Nous encourageons les membres de l'UIA ainsi que la communauté juridique internationale à se renseigner sur la 19e Journée mondiale, et nous invitons tous, individuellement et/ou collectivement, à soutenir, à s'engager et à relayer, au sein et en dehors des tribunaux, les efforts entrepris pour mettre en lumière l'application discriminatoire et disproportionnée de la peine de mort à l’égard des femmes, tout en plaidant pour l'abolition universelle de la peine de mort.

***

[1] Selon le Cornell Center on the Death Penalty Worldwide « les femmes représentent moins de 5% de la population des couloirs de la mort dans le monde et moins de 5% des exécutions dans le monde ». Voir « Jugée pour plus que son crime », septembre 2018. Voir également l’article apparu dans le Juriste international 2018-4, p.46-48.

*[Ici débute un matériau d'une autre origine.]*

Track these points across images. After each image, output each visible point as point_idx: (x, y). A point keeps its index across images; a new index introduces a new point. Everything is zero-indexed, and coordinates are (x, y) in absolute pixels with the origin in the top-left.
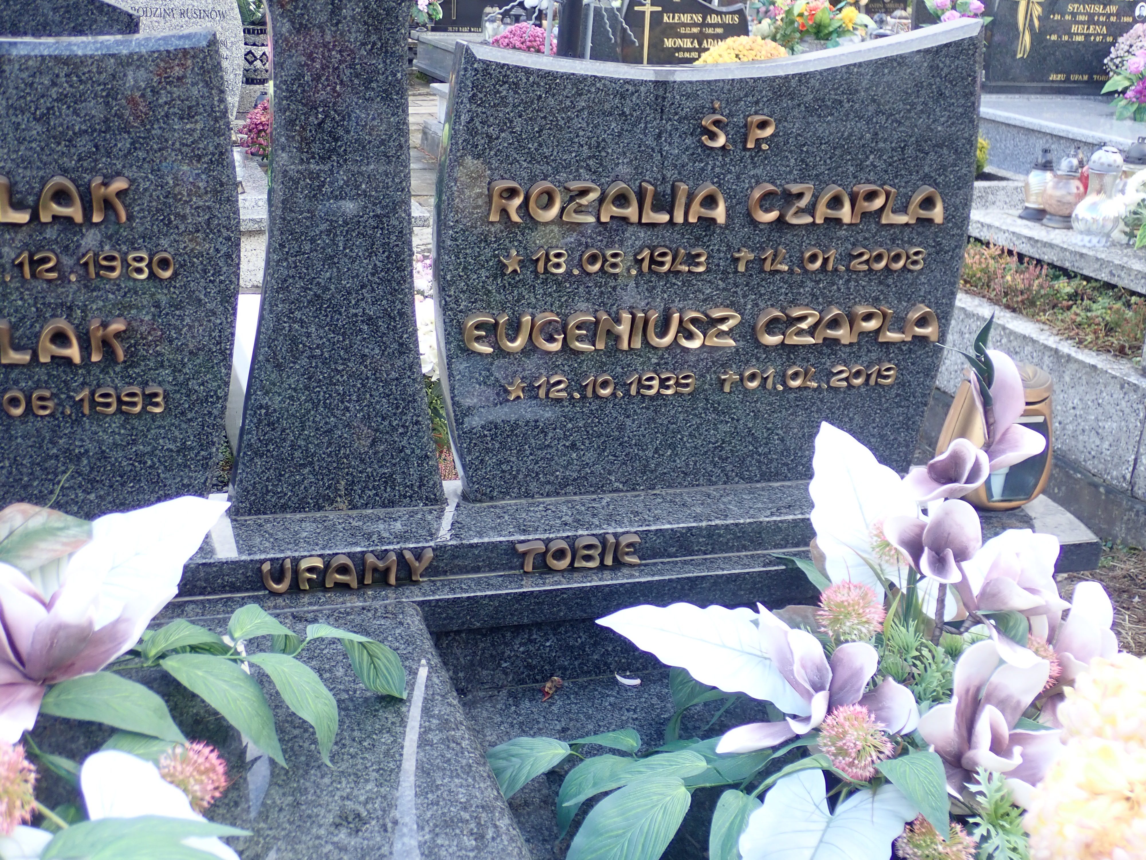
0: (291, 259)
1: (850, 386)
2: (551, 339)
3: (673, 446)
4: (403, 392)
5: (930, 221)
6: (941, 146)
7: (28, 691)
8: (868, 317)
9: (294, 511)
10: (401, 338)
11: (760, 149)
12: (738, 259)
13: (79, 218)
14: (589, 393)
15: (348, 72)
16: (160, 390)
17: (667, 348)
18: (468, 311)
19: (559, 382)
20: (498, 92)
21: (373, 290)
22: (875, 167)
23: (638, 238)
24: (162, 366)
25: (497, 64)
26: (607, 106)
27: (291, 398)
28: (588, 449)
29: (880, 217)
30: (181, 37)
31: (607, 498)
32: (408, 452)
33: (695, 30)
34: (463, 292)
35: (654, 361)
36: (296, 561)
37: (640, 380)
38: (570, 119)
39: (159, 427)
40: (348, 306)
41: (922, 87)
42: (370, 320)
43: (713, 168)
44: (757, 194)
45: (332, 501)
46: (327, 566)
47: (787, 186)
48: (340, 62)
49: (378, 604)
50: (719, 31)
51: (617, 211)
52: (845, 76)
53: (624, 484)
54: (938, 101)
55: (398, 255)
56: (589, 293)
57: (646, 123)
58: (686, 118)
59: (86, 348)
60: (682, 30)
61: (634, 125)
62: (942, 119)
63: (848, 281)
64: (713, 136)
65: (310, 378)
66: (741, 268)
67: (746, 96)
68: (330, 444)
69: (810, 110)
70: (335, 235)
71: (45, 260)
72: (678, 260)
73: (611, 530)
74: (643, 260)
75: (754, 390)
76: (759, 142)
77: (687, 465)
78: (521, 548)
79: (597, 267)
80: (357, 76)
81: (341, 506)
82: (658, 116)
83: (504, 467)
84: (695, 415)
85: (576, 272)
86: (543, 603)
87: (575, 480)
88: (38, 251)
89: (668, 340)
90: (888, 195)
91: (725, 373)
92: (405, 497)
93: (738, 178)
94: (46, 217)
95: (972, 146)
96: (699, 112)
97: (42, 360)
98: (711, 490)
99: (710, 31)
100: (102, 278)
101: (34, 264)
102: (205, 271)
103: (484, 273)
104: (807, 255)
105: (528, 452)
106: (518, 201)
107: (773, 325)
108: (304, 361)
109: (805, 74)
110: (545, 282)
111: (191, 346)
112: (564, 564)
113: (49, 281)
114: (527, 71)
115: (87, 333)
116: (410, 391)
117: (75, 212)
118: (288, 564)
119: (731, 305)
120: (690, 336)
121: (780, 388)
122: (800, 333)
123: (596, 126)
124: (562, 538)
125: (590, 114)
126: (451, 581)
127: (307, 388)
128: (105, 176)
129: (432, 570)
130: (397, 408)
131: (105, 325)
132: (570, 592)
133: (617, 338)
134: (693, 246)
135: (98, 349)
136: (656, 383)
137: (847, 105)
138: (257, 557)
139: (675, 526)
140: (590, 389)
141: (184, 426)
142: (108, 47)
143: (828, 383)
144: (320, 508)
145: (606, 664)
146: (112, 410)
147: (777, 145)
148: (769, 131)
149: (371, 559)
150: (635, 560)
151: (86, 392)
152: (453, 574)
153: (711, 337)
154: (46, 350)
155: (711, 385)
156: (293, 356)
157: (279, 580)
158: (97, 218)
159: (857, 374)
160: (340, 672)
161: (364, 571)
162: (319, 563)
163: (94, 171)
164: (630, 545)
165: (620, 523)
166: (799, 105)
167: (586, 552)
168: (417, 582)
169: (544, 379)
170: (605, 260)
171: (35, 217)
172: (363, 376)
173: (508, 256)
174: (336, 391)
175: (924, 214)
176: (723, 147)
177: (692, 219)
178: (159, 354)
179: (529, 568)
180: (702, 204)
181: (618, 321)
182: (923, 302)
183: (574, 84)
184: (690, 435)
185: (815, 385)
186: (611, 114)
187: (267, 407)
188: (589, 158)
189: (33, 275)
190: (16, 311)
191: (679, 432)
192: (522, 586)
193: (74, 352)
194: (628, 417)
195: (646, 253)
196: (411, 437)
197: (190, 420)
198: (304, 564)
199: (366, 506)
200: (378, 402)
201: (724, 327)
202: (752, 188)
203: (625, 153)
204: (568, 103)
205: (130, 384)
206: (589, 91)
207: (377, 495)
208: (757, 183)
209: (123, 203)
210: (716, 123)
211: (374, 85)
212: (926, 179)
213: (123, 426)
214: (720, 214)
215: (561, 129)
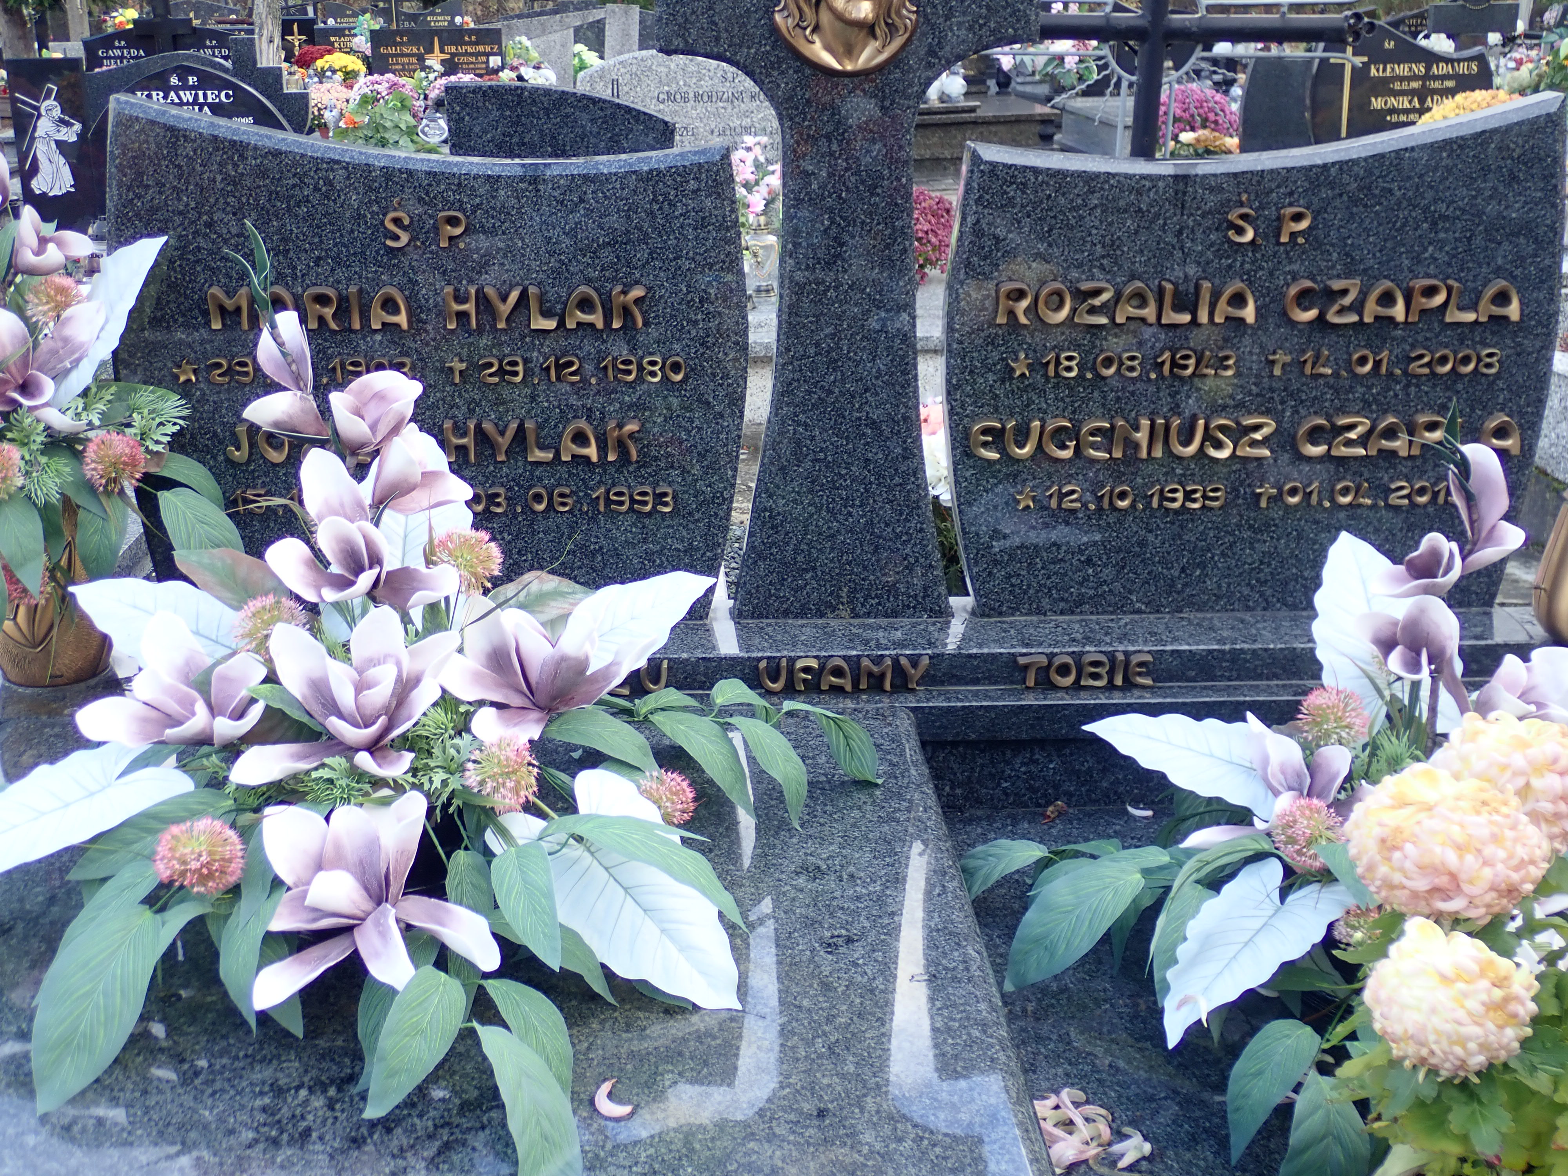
0: (796, 363)
1: (1413, 505)
2: (1063, 447)
3: (1203, 566)
4: (907, 498)
5: (1506, 318)
6: (1517, 234)
7: (535, 715)
8: (1432, 426)
9: (796, 617)
10: (905, 442)
11: (1296, 244)
12: (1273, 362)
13: (600, 325)
14: (1106, 504)
15: (853, 179)
16: (669, 490)
17: (1192, 457)
18: (974, 417)
19: (1073, 492)
20: (1006, 193)
21: (877, 394)
22: (1436, 259)
23: (1158, 340)
24: (672, 467)
25: (1004, 165)
26: (1122, 203)
27: (795, 501)
28: (1105, 565)
29: (1444, 315)
30: (696, 153)
31: (1127, 619)
32: (912, 560)
33: (1415, 85)
34: (969, 396)
35: (1179, 471)
36: (792, 661)
37: (1162, 491)
38: (1081, 218)
39: (668, 526)
40: (852, 410)
41: (1490, 171)
42: (873, 424)
43: (1242, 265)
44: (1293, 291)
45: (834, 609)
46: (822, 667)
47: (1329, 283)
48: (846, 170)
49: (870, 707)
50: (1450, 84)
51: (1132, 311)
52: (1395, 162)
53: (1147, 605)
54: (1510, 185)
55: (902, 358)
56: (1104, 398)
57: (1165, 219)
58: (1210, 212)
59: (602, 449)
60: (1397, 86)
61: (1152, 222)
62: (1517, 205)
63: (1408, 386)
64: (1240, 231)
65: (813, 482)
66: (1277, 372)
67: (1278, 187)
68: (832, 549)
69: (1354, 201)
70: (840, 339)
71: (570, 364)
72: (1203, 363)
73: (1121, 648)
74: (1163, 362)
75: (1297, 505)
76: (1293, 235)
77: (1219, 587)
78: (1022, 661)
79: (1112, 370)
80: (863, 182)
81: (843, 613)
82: (1178, 212)
83: (1013, 580)
84: (1227, 532)
85: (1089, 376)
86: (1042, 718)
87: (1091, 598)
88: (563, 356)
89: (1192, 449)
90: (1450, 290)
91: (1261, 486)
92: (909, 607)
93: (1271, 274)
94: (571, 325)
95: (1556, 234)
96: (1225, 206)
97: (564, 459)
98: (1248, 617)
99: (1437, 85)
100: (619, 381)
101: (559, 367)
102: (714, 375)
103: (991, 377)
104: (1356, 356)
105: (1039, 566)
106: (1025, 304)
107: (1315, 435)
108: (808, 464)
109: (1347, 162)
110: (1056, 386)
111: (700, 448)
112: (1069, 680)
113: (573, 384)
114: (1035, 171)
115: (605, 434)
116: (914, 497)
117: (596, 319)
118: (784, 662)
119: (1267, 412)
120: (1219, 445)
121: (1327, 504)
122: (1349, 443)
123: (1111, 224)
124: (1068, 653)
125: (1103, 212)
126: (948, 692)
127: (810, 491)
128: (625, 285)
129: (930, 679)
130: (901, 514)
131: (620, 426)
132: (1073, 709)
133: (1137, 446)
134: (1221, 348)
135: (614, 448)
136: (1180, 495)
137: (1398, 194)
138: (754, 655)
139: (1194, 648)
140: (1106, 500)
141: (691, 526)
142: (630, 165)
143: (1386, 500)
144: (822, 615)
145: (1116, 793)
146: (624, 508)
147: (1316, 239)
148: (1304, 225)
149: (866, 662)
150: (1148, 681)
151: (602, 490)
152: (951, 684)
153: (1243, 445)
154: (567, 449)
155: (1245, 499)
156: (798, 460)
157: (774, 680)
158: (616, 325)
159: (1422, 491)
160: (822, 760)
161: (859, 675)
162: (814, 664)
163: (615, 280)
164: (1141, 664)
165: (1132, 642)
166: (1341, 195)
167: (1093, 670)
168: (913, 690)
169: (1055, 488)
170: (1121, 364)
171: (561, 324)
172: (867, 481)
173: (1016, 360)
174: (840, 496)
175: (1497, 311)
176: (1253, 242)
177: (1218, 319)
178: (669, 455)
179: (1031, 682)
180: (1229, 303)
181: (1137, 429)
182: (1502, 410)
183: (1086, 183)
184: (1223, 554)
185: (1368, 502)
186: (1126, 211)
187: (771, 510)
188: (1103, 257)
189: (558, 379)
190: (543, 412)
191: (1209, 550)
192: (1020, 699)
193: (592, 452)
194: (1150, 531)
195: (1167, 355)
196: (915, 545)
197: (698, 520)
198: (799, 664)
199: (868, 615)
200: (881, 508)
201: (1258, 436)
202: (1288, 285)
203: (1142, 251)
204: (1080, 201)
205: (642, 484)
206: (1102, 189)
207: (879, 604)
208: (1294, 279)
209: (640, 310)
210: (1244, 217)
211: (879, 191)
212: (1498, 272)
213: (634, 524)
214: (1249, 313)
215: (1072, 228)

[2] Des rapports indiquent que, dans un grand nombre de cas, les femmes sont accusées de crimes souvent en relation avec le meurtre de membres de leur famille dans un contexte de violences sexistes (voir rapport indiqué dans la note 1).
[3]  Par exemple, adultère, relations sexuelles extraconjugales et relations entre personnes de même sexe.
[4]  Voir rapport indiqué en note 1.
[5] Conformément aux Règles des Nations Unies concernant le traitement des détenues et l’imposition de mesures non privatives de liberté aux délinquantes et d’autres règles et normes internationales applicables dans la matière.
[6] Selon Amnesty International, 109 pays ont déjà aboli la peine de mort pour tous les crimes. Un total de 123 États membres des Nations Unies ont voté en faveur de la Résolution adoptée par l’Assemblée Générale appelant à un moratoire sur l’application de la peine de mort, dont Djibouti, la Jordanie, le Liban et la Corée du Sud, qui ont soutenu cette résolution pour la première fois. Ce document intègre également une mention spécifique concernant l’application discriminatoire de la peine de mort à l’égard des femmes.